Can someone explain how to find the number of Hamiltonian cycles in a complete undirected graph?

Wikipedia says that the formula is (n-1)!/2, but when I calculated using this formula, K3 has only one cycle and K4 has 5. Was my calculation incorrect?

Answer 1

Since the graph is complete, any permutation starting with a fixed vertex gives an (almost) unique cycle (the last vertex in the permutation will have an edge back to the first, fixed vertex.
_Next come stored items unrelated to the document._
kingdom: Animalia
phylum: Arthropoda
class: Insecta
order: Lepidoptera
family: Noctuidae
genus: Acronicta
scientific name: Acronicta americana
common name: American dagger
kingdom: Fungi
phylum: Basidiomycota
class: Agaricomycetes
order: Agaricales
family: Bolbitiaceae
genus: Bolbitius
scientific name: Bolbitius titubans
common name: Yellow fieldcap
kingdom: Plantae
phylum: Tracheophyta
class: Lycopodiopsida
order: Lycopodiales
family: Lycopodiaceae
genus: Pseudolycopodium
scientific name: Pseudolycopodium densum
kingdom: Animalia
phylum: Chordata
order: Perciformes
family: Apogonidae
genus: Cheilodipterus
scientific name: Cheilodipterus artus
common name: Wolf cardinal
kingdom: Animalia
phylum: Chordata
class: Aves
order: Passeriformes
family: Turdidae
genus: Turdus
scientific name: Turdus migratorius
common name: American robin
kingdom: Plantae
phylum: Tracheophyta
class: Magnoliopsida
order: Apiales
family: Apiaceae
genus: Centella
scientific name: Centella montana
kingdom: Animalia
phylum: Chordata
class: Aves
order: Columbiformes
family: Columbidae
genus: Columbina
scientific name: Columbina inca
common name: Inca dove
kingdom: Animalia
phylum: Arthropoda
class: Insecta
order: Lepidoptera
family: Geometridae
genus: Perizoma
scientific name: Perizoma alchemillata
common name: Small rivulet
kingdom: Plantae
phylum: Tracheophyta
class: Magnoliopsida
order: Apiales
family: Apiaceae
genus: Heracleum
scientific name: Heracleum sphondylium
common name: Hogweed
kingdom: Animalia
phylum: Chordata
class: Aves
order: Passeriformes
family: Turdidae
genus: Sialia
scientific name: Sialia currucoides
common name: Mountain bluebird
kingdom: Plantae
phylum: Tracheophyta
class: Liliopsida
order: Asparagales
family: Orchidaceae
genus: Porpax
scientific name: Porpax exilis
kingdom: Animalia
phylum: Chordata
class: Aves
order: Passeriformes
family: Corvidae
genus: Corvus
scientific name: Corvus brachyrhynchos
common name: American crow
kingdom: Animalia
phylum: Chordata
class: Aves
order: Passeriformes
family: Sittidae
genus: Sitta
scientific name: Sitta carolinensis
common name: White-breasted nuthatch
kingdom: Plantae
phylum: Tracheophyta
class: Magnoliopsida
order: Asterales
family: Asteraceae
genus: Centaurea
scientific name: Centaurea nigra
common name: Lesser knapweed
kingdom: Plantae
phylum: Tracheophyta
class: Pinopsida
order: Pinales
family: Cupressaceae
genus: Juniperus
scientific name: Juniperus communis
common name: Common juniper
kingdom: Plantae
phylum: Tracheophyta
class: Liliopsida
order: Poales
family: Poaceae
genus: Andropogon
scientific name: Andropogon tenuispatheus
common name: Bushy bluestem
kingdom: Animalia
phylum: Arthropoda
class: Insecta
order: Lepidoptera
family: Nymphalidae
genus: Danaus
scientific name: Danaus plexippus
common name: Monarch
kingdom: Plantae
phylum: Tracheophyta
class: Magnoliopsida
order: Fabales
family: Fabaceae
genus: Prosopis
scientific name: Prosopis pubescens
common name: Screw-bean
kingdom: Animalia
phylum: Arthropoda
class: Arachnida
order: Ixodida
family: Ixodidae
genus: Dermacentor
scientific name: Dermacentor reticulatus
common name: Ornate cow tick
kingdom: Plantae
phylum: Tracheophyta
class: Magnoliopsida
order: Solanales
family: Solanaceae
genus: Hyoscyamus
Except for one thing: if you visit the vertices in the cycle in reverse order, then that's really the same cycle (because of this, the number is half of what permutations of (n-1) vertices would give you).

e.g. for vertices 1,2,3, fix "1" and you have:

123 132

but 123 reversed (321) is a rotation of (132), because 32 is 23 reversed.

There are (n-1)! permutations of the non-fixed vertices, and half of those are the reverse of another, so there are (n-1)!/2 distinct Hamiltonian cycles in the complete graph of n vertices.

Answer 2

In answer to your Google Code Jam comment, see this SO question

Answer 3

I think when we have a Hamiltonian cycle since each vertex lies in the Hamiltonian cycle if we consider one vertex as starting and ending cycle . we should use 2 edges of this vertex.So we have (n-1)(n-2)/2 Hamiltonian cycle because we should select 2 edges of n-1 edges which linked to this vertex.